What’s your skincare routine?
Twice a day, I clean my face and massage it with an essential oil blend, and then moisturize. I always choose to use natural and organic products like the Arithmos range which, by the way, I’ve been really loving. Not only do they smell beautiful, but they feel incredibly soothing and nourishing on my skin. Having very sensitive skin, the Arithmos oils have been working really well.
Incorporating oils and aromatherapy into your daily routine is a great way to practice Mindfulness (which is all about becoming aware and present). When I massage the oil onto my face, temples or body, I take a moment to try and really become present by focusing my attention on the aromas of the oil, its texture, temperature and the sensation experienced by applying it. This little routine helps steady the mind, connect to present moment awareness, and appreciate the luxuries and beautiful things we do have.
Where did the idea to start an ethical gift box business come from?

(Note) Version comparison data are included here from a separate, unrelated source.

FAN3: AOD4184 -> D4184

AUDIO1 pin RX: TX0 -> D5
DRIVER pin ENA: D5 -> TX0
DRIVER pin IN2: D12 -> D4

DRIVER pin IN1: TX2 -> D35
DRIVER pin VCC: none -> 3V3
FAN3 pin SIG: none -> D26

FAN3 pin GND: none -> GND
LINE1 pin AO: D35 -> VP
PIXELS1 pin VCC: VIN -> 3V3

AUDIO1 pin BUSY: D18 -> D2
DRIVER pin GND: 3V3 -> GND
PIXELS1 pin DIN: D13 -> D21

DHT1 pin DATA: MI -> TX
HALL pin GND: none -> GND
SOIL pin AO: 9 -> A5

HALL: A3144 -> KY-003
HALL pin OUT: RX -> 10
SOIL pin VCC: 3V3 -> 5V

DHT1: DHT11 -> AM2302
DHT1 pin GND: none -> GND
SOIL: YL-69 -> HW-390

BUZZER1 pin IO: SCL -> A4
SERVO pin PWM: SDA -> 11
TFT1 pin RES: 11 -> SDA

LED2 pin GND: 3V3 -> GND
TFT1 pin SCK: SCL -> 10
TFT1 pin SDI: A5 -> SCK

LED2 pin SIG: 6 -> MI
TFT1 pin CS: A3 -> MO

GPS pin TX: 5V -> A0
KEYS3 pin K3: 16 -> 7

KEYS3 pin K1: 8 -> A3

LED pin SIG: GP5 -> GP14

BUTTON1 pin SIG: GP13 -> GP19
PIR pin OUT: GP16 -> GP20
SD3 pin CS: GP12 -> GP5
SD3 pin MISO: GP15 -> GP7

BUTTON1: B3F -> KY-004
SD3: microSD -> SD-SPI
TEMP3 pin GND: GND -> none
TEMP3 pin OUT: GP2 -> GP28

During the bushfires, and then lockdowns, the importance and impact of doing kind things, giving, and supporting others became obvious. The seed had been planted for a business that could spread joy, profit and be meaningful. It made sense to approach ‘gifting’ with the same holistic values that I teach and live by. This meant sourcing products that are good for the body, the mind, environment and society. Ethical comes from the Greek word ‘ethos’ meaning moral character, moral sense and moral standards. Choosing to purchase and support ethical, Australian made and small businesses gives so much more meaning and value to what you do.